Diabetes is a serious condition that affects millions of people each year. It is caused because the body doesn’t produce enough insulin or make use of the insulin it has effectively.
The good news is that it is curable and prevented or delayed by diet, exercise and medication. It is important to understand the symptoms so you can identify whether there is a problem and seek treatment.
What is diabetes?
Diabetes is a chronic (long-lasting) health condition that affects how your body transforms food into energy. It happens when your pancreas stops producing enough insulin or isn’t able to use it as well as it should.
Insulin is a hormone that assists your cells absorb and use sugar, which is known as glucose. People suffering from type 2 diabetes aren’t able to make enough insulin, or their bodies can’t use it properly.
In both forms of diabetes, blood sugar levels get excessively high over time. This can cause problems with your eyes, feet, and kidneys. It can also damage your brain and heart arteries.
Type 1 diabetes
Type 1 diabetes is a disease caused by an autoimmune reaction which means that your immune system attacks pancreatic cells that produce insulin, and destroys them. The process of destruction can last for several years or even decades before eventually resulting in a total lack of insulin.
Insulin is required by those with type 1 diabetes all day. They must also monitor their blood glucose levels and adjust their the levels of insulin, food and activity levels in order to keep their blood glucose within the healthy range.
Type 2 diabetes
If you suffer from type 2 diabetes, your body does not use insulin the way it should. Insulin is a hormone that assists your cells in moving glucose (blood sugar) from your blood into your cells which can then be used to create energy.
People with type 2 diabetes need to treat their condition by consuming a balanced diet and exercise. They may also need to take medications to control their blood sugar levels.
The signs of diabetes in women
Diabetes is a chronic disease that affects people from all races, ethnicities, and genders. However women are at higher risk than men.
Women who suffer from diabetes are more likely to suffer from complications, including heart disease (the most common complication associated with diabetes) and loss of vision.
Polydipsia is a warning sign for women who suffer from diabetes. This is because diabetes can cause excess sugar to accumulate in your blood and kidneys can’t filter it out.
Diabetes in men: Symptoms
Diabetes is a condition where cells are unable to utilize glucose (blood sugar) to generate energy. This is typically due to the fact that the pancreas is producing too little insulin.
This leads to high blood sugar levels. The body tries to lower these levels by flushing excess glucose out of your bloodstream via urine.
People suffering from diabetes frequently have a thirsty feeling and must drink large amounts of fluids, as much as four liters per day.
The men may also shed weight as their bodies rely on muscle for energy rather than fat. This is because their blood sugar levels remain high for long periods.
Developing a healthy diabetes diet is a crucial aspect of managing your condition. It can help control blood sugar levels control weight and reduce the risk factors that can lead to heart disease.
Your diet should comprise plenty of whole foods like fruits, whole grains, vegetables as well as beans and dairy that is low in fat. It should be low in added sugars and saturated fats (unhealthy).

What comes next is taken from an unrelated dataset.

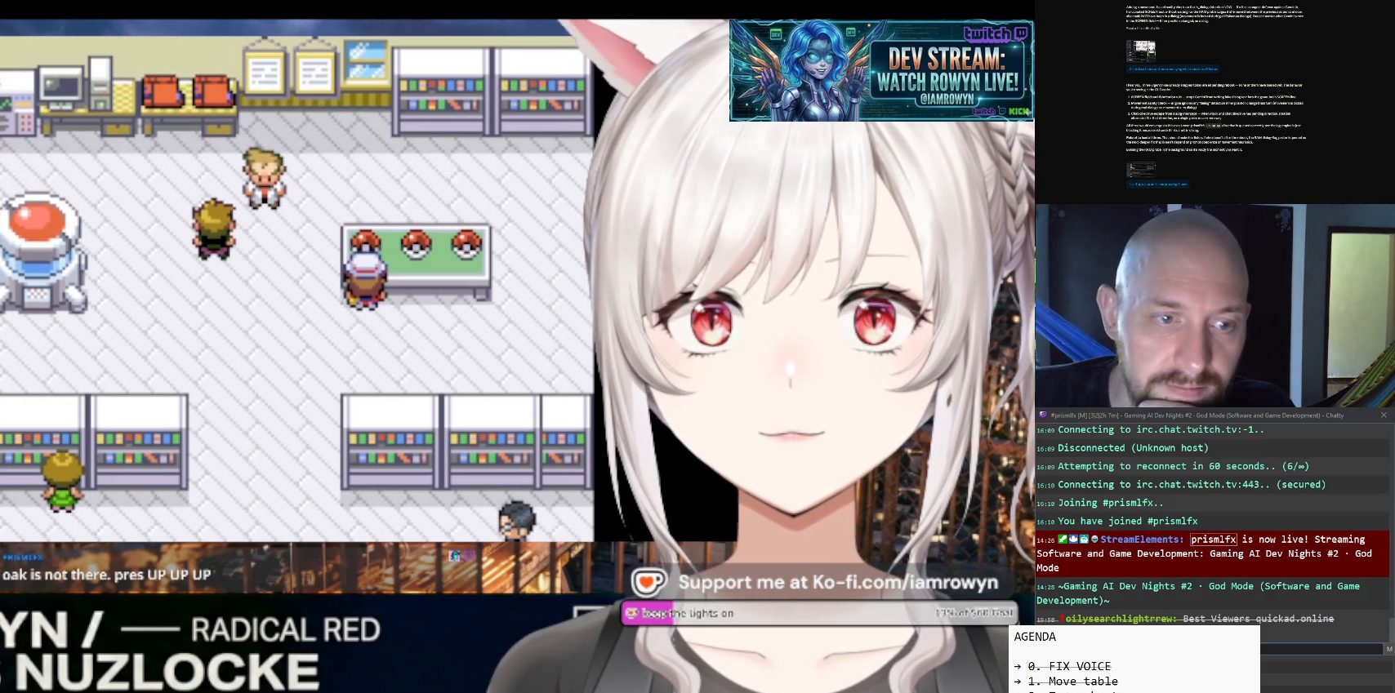
{"buttons": ["DPAD_DOWN"], "events": []}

You might also be able to reduce the amount of drinks that contain sugar you consume. These drinks are typically packed with sugar which can cause blood sugar levels in the body to increase.

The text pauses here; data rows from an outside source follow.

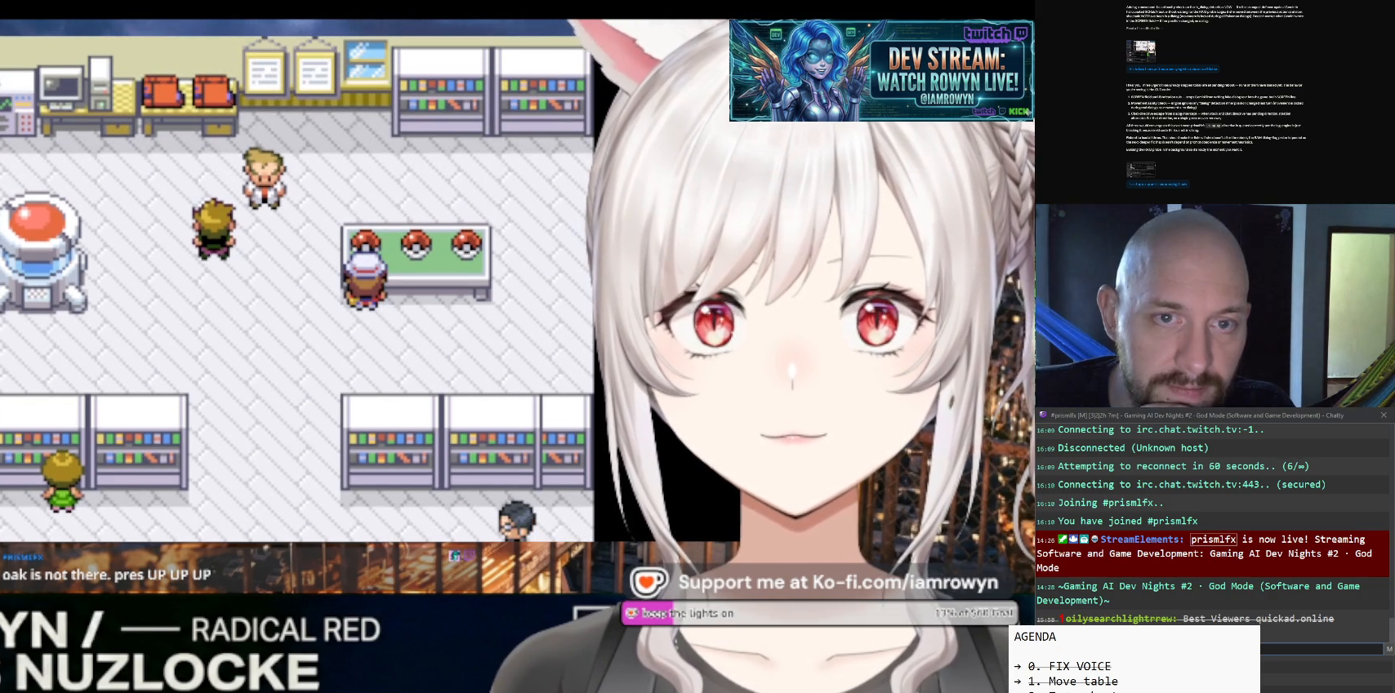
{"buttons": ["DPAD_DOWN"], "events": []}
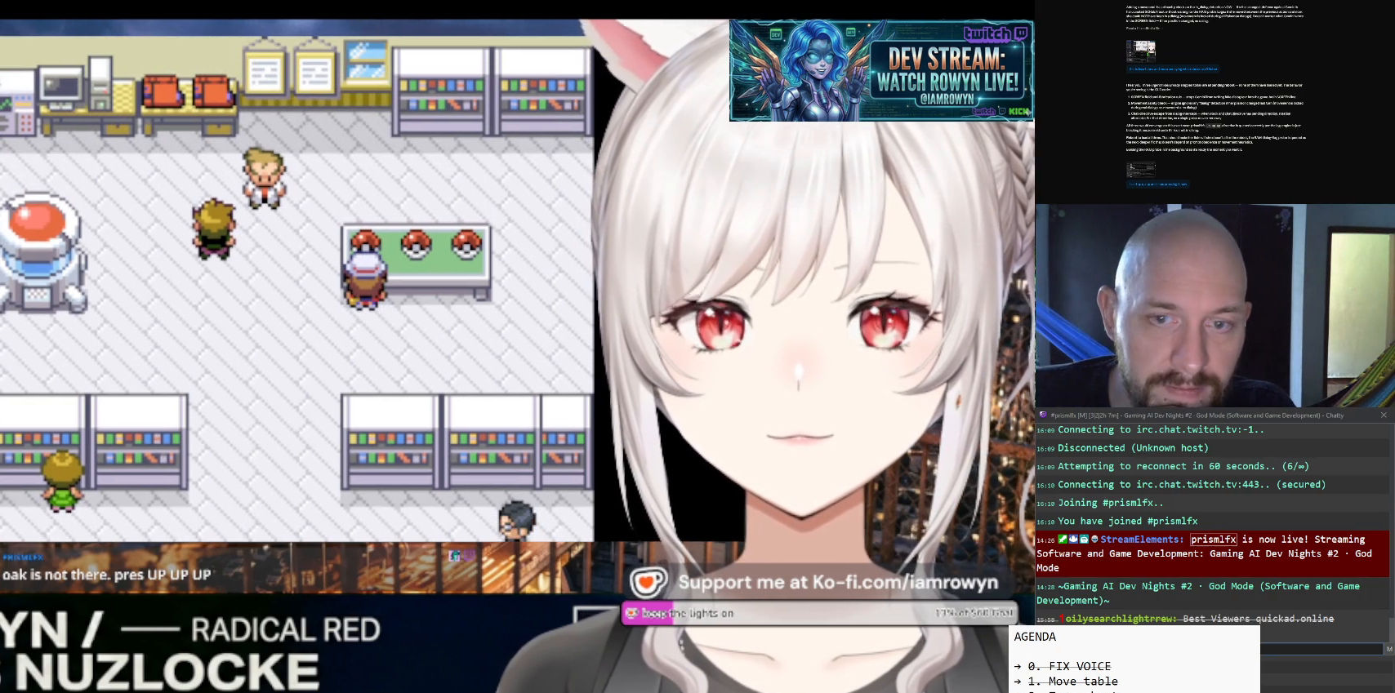
{"buttons": ["DPAD_DOWN"], "events": []}
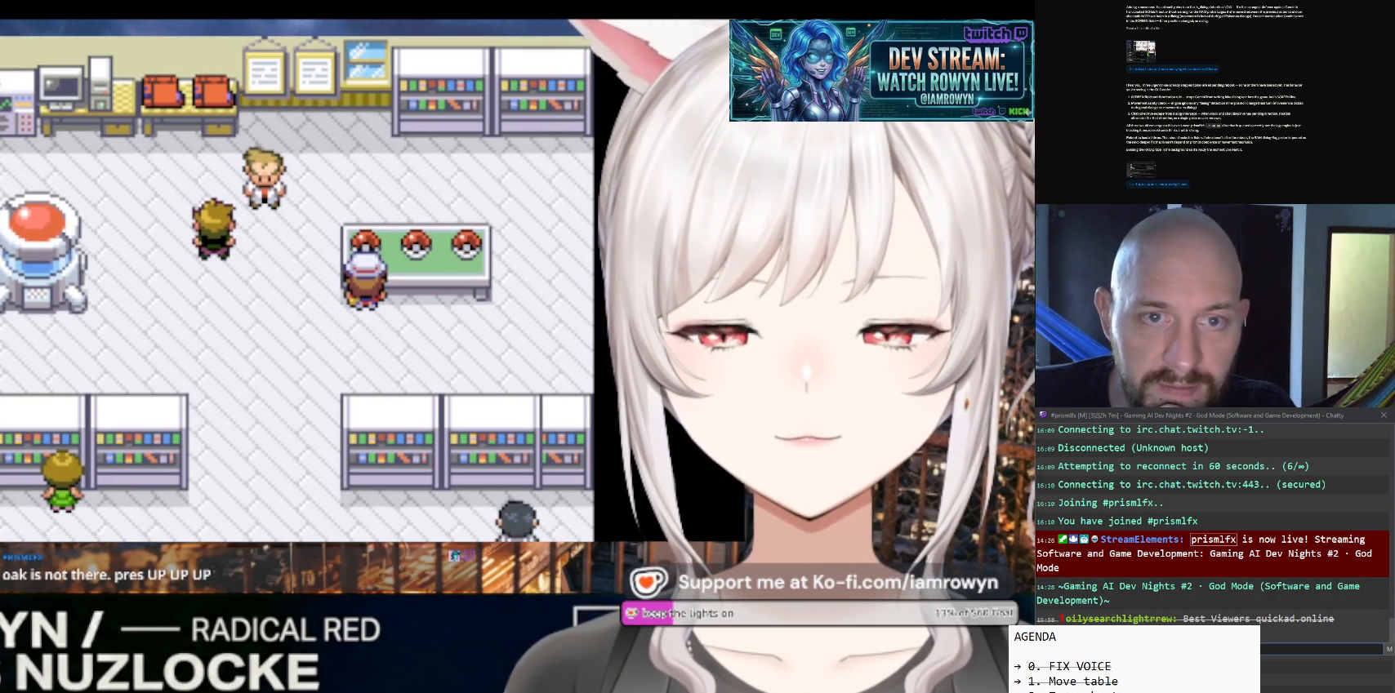
{"buttons": ["DPAD_DOWN"], "events": []}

Your doctor may suggest diabetes medications to keep your blood glucose (blood sugar) levels within normal levels. These medicines are usually combined with lifestyle changes like eating habits and exercise to help you manage your diabetes.

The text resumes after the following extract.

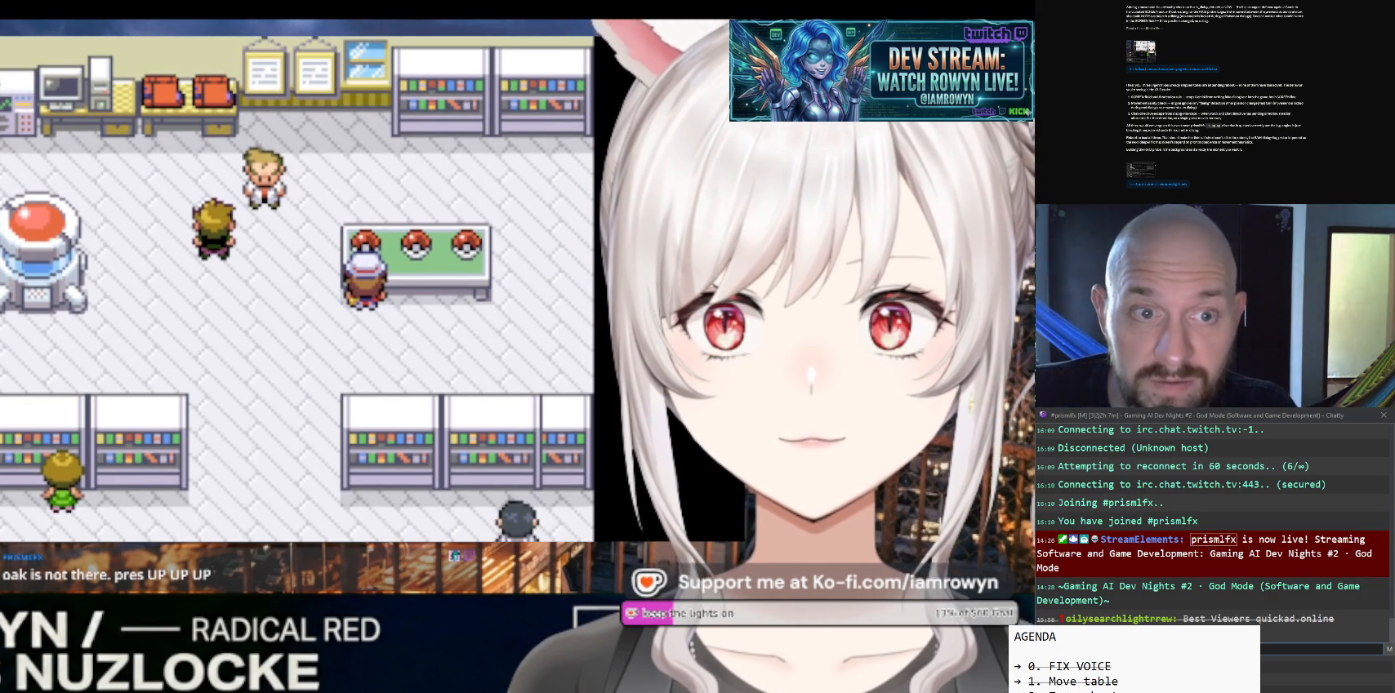
{"buttons": ["DPAD_DOWN"], "events": []}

If your blood sugar levels aren’t being well managed by one medication then a second medication could be added. Your doctor will assist you to determine the best medicine for your requirements and preferences.
Newer medications like glucagon-like receptor agonists for peptide-1 as well as sodium-glucose COtransporter-2 inhibitors decrease blood sugar levels, offer kidney and cardiovascular benefits, and lower the risk of complications. They also aid in weight loss and are available in injectable and tablet forms.